*** RECORDS SUPPLIED ***

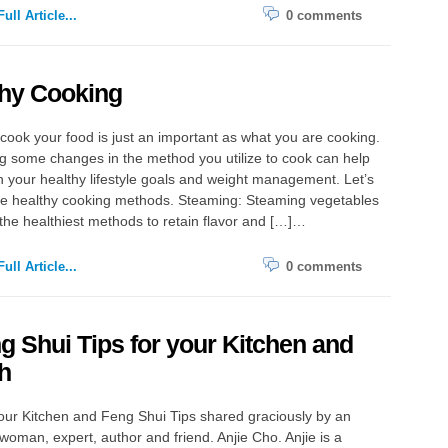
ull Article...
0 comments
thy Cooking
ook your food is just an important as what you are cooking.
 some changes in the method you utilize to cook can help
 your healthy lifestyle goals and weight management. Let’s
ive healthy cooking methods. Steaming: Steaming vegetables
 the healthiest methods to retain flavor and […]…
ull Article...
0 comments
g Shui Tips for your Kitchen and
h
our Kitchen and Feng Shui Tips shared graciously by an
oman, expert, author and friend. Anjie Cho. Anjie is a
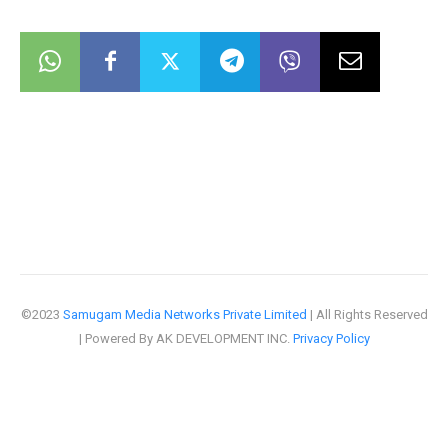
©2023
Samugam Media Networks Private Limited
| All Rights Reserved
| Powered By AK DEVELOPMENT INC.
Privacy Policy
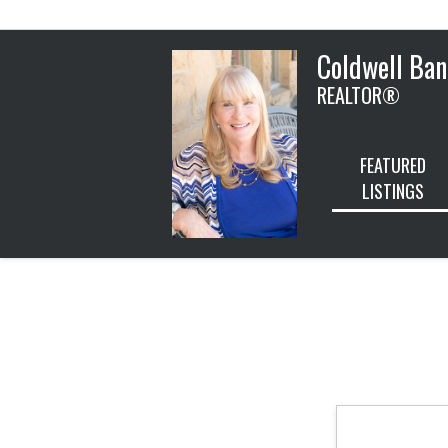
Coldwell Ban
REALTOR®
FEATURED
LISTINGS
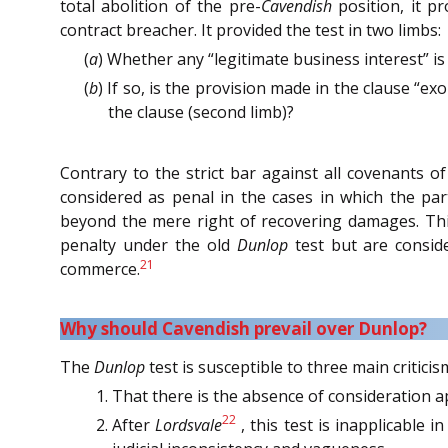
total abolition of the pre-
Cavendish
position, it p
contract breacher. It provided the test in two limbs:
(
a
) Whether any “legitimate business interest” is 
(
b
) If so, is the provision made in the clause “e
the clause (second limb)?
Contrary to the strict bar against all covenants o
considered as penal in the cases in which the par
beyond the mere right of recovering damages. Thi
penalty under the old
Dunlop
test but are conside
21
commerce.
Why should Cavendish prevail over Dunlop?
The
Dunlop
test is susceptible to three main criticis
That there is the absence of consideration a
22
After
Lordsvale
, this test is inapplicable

*** End of RECORDS SUPPLIED ***
*** RECORDS SUPPLIED ***

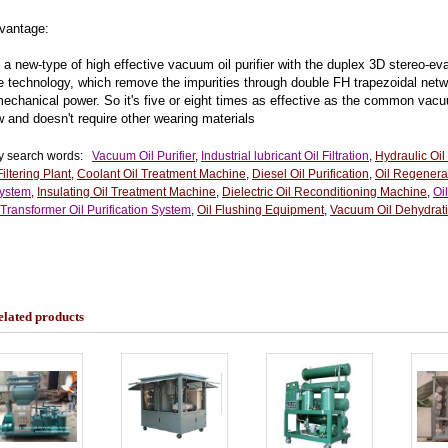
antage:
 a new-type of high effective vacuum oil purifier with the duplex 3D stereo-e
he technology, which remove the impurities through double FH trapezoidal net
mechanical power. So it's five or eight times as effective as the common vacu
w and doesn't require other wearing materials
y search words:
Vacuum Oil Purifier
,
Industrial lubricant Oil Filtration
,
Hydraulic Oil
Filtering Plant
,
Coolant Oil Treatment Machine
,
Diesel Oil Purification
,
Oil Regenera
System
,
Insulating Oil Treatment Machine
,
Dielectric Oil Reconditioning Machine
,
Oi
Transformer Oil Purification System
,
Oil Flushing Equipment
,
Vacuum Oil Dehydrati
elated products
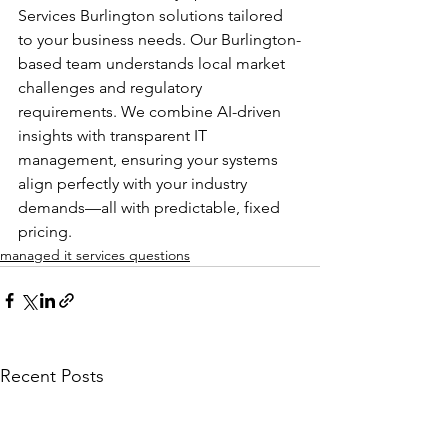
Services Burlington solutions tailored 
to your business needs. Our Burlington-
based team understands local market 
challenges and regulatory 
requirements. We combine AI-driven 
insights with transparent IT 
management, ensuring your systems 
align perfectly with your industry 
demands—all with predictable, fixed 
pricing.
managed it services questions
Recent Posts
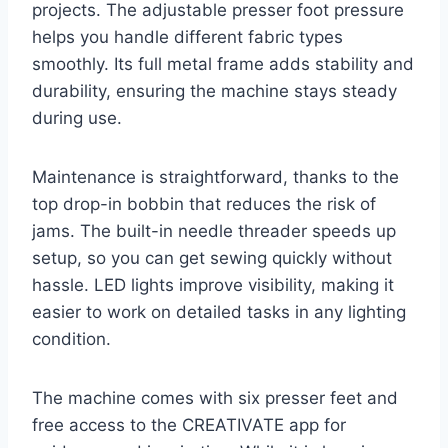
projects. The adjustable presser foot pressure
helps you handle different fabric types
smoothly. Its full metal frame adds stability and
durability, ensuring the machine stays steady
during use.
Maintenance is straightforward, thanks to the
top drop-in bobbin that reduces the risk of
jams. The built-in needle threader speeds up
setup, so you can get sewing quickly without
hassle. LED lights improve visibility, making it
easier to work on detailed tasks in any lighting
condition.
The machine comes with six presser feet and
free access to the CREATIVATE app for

*** End of RECORDS SUPPLIED ***

WHAT IS REQUIRED. Nothing but the lines above from the one containing "durability, ensuring the machine stays steady" through the one containing "free access to the CREATIVATE app for" should appear in the answer, each repeated exactly.

RESULT.
durability, ensuring the machine stays steady
during use.
Maintenance is straightforward, thanks to the
top drop-in bobbin that reduces the risk of
jams. The built-in needle threader speeds up
setup, so you can get sewing quickly without
hassle. LED lights improve visibility, making it
easier to work on detailed tasks in any lighting
condition.
The machine comes with six presser feet and
free access to the CREATIVATE app for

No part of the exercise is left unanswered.